NHL: Arizona Coyotes at Chicago Blackhawks

Maybe They’re Lookin’ For Answers – C.I.’s Season Preview: Can Patrick Kane Repeat Last Year?

Well, probably not. But these posts can’t be three words long.

It’s amazing what can happen for a player like Kane when he gets an actual line with which to play. After spending years with the likes of Michal Handzus and Andrew Shaw and Kris Versteeg or centering a line or whatever other jokers and punters the Hawks could drudge up rather than just playing him with Toews, Kane got Brad Richards two years ago and finally a center and other winger in Panarin and Anisimov. It resulted in an Art Ross and Hart Trophy.

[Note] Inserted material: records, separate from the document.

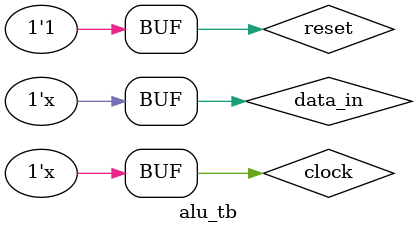
<source format=v>
module alu_tb;
	reg clock, reset, data_in;
	wire data_out;
	ALU main_alu(clock, reset, data_in, data_out);

	initial
		clock = 1'b0;
	always
		#5 clock = ~clock;

	initial
	begin
		#5
		reset = 1'b1;
		#10
		reset = 1'b0;
		// ------------------------------test sum-----------------------------
		// parity
		data_in = 1'b1;
		#10
		// zero
		data_in = 1'b0;
		#10
		// a
		data_in = 1'b0;
		#10
		data_in = 1'b0;
		#10
		data_in = 1'b1;
		#10
		data_in = 1'b1;
		#10
		// b
		data_in = 1'b0;
		#10
		data_in = 1'b0;
		#10
		data_in = 1'b0;
		#10
		data_in = 1'b1;
		#10
		// noise
		data_in = 1'bx;
		#10
		// ------------------------------test mul-----------------------------
		reset = 1'b1;
		#10
		reset = 1'b0;
		// parity
		data_in = 1'b1;
		#10
		// zero
		data_in = 1'b1;
		#10
		// a
		data_in = 1'b0;
		#10
		data_in = 1'b1;
		#10
		data_in = 1'b0;
		#10
		data_in = 1'b1;
		#10
		// b
		data_in = 1'b0;
		#10
		data_in = 1'b0;
		#10
		data_in = 1'b1;
		#10
		data_in = 1'b0;
		#10
		// noise
		data_in = 1'bx;
		#10
		// ------------------------------test sub-----------------------------
		reset = 1'b1;
		#10
		reset = 1'b0;
		// parity
		data_in = 1'b0;
		#10
		// zero
		data_in = 1'b1;
		#10
		// a
		data_in = 1'b1;
		#10
		data_in = 1'b1;
		#10
		data_in = 1'b0;
		#10
		data_in = 1'b1;
		#10
		// b
		data_in = 1'b0;
		#10
		data_in = 1'b1;
		#10
		data_in = 1'b0;
		#10
		data_in = 1'b0;
		#10
		// noise
		data_in = 1'bx;
		#10
		// ------------------------------test div-----------------------------
		reset = 1'b1;
		#10
		reset = 1'b0;
		// parity
		data_in = 1'b0;
		#10
		// zero
		data_in = 1'b0;
		#10
		// a
		data_in = 1'b1;
		#10
		data_in = 1'b0;
		#10
		data_in = 1'b0;
		#10
		data_in = 1'b1;
		#10
		// b
		data_in = 1'b0;
		#10
		data_in = 1'b0;
		#10
		data_in = 1'b1;
		#10
		data_in = 1'b1;
		#10
		// noise
		data_in = 1'bx;
		#10
		// ------------------------------test div by zero-----------------------------
		reset = 1'b1;
		#10
		reset = 1'b0;
		// parity
		data_in = 1'b0;
		#10
		// zero
		data_in = 1'b0;
		#10
		// a
		data_in = 1'b1;
		#10
		data_in = 1'b0;
		#10
		data_in = 1'b0;
		#10
		data_in = 1'b1;
		#10
		// b
		data_in = 1'b0;
		#10
		data_in = 1'b0;
		#10
		data_in = 1'b0;
		#10
		data_in = 1'b0;
		#10
		// noise
		data_in = 1'bx;

		// reset again one
		#10
		reset = 1'b1;
	end
endmodule
</source>
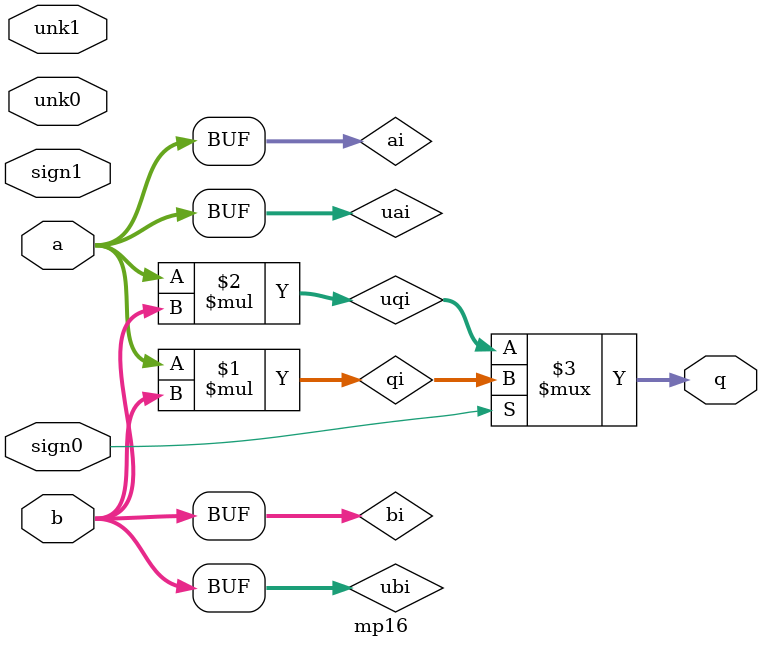
<source format=v>

module mp16
(
	output	[31:0]	q,
	input		[15:0]	a,
	input		[15:0]	b,
	input		sign0,
	input		sign1,
	input		unk0,
	input		unk1
);

wire signed [15:0] ai;
wire signed [15:0] bi;
wire signed [31:0] qi;

wire [15:0] uai;
wire [15:0] ubi;
wire [31:0] uqi;

assign ai[15:0] = {a[15], a[14], a[13], a[12], a[11], a[10], 
	a[9], a[8], a[7], a[6], a[5], a[4], a[3], a[2], a[1], a[0]};
assign bi[15:0] = {b[15], b[14], b[13], b[12], b[11], b[10],
	b[9], b[8], b[7], b[6], b[5], b[4], b[3], b[2], b[1], b[0]};

assign qi = ai * bi;

assign uai[15:0] = {a[15], a[14], a[13], a[12], a[11], a[10], 
	a[9], a[8], a[7], a[6], a[5], a[4], a[3], a[2], a[1], a[0]};
assign ubi[15:0] = {b[15], b[14], b[13], b[12], b[11], b[10],
	b[9], b[8], b[7], b[6], b[5], b[4], b[3], b[2], b[1], b[0]};

assign uqi = uai * ubi;

assign q[31:0] = (sign0) ? qi[31:0]	: uqi[31:0];

endmodule

</source>
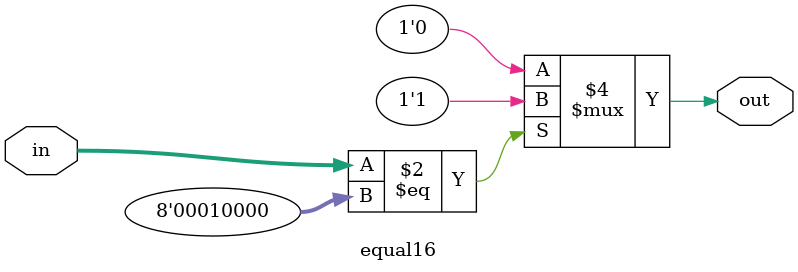
<source format=v>
module equal16(
    input wire [7:0] in,
    output reg out);

    always @* begin
        if (in == 8'd16) begin
            out = 1'b1;
        end else begin
            out = 1'b0;
        end
    end

endmodule

</source>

And the Hawks needed all of it with Saad and Sharp gone, Hossa falling off, Toews not being able to produce a top line’s production all by himself, and basically no bottom six for most of the season. The problem for the Hawks is that they might find themselves in the same bind again this year. And this time, other teams are not going to be fooled by the names of Toews or Hossa and leave their best out against them instead of Kane’s line.

There are clearly a couple spikes that would be a surprise if Kane can repeat. One, Kane shot 16% last year, a mark he’s only eclipsed one other time and just about 25% over his career rate. Sometimes, the shots just don’t go in at the same rate as they did before. He could shoot that again, with Panarin’s skating opening up more lanes than he’s used to seeing, but it’s unlikely.

What Kane did do that’s could be repeatable is become a volume shooter. 287 in the season, more than he’d ever managed in a previous campaign by 30. Some of that had to do with getting a real power play system thanks to Kevin Dineen and not the cocktail napkin doodles of Jamie Kompon. Kane had 12 more shots on the power play than ever before at 5v4, and while Corsica isn’t giving me 5v3 stats right now I’m sure we’d see a similar rise. Kane should be getting the same looks on the PP, and last year that resulted in 37 power play points, by far a career-high.

But again, there’s a spike there that probably can’t be repeated. Kane shot 22% on the power play last year, and until an end-of-season blip that number was actually over 30%. That’s just not going to happen again, even if he’s one of the best bad-shot makers in the game. The team as a whole shot 18% with Kane on the ice during the PP, a rise of over 3% of any previous season. So some of those assists are going to dry up as well.

The biggest problem facing Kane and the Hawks is that with no one skating with Toews that’s going to give anyone pause, at least until Schmaltz proves he belongs and Panik shows the world that he is indeed the love child of Rick Tocchet and Thor, they’re going to put their top pairings and top lines against him. This started to happen in the second half of the season last year, and with War-on-Ice dead it’s not all that trackable but the Anisimov line’s possession numbers went into the toilet when the quality of competition rose. That’s going to be the full season.

Because even though he had his best possession numbers last year, Kane has never been a dominant possession player. His numbers have usually been right in line with the team’s rate, maybe a tad higher. It’ll be an interesting balance because Q is going to want Keith behind Kane and Anisimov if they’re facing top lines, and that should help. But that’s putting a lot on Keith without two knees at full-strength.

However, Q is still going to get Kane and his line out mostly in the offensive zone, and if teams want to throw their top lines at them they’ll at least have to turn the ice completely over to score against them. That’s a hard task for anyone. Maybe Kane’s numbers come down, but they might be able to suppress just a little what top lines can do against them scoring-wise.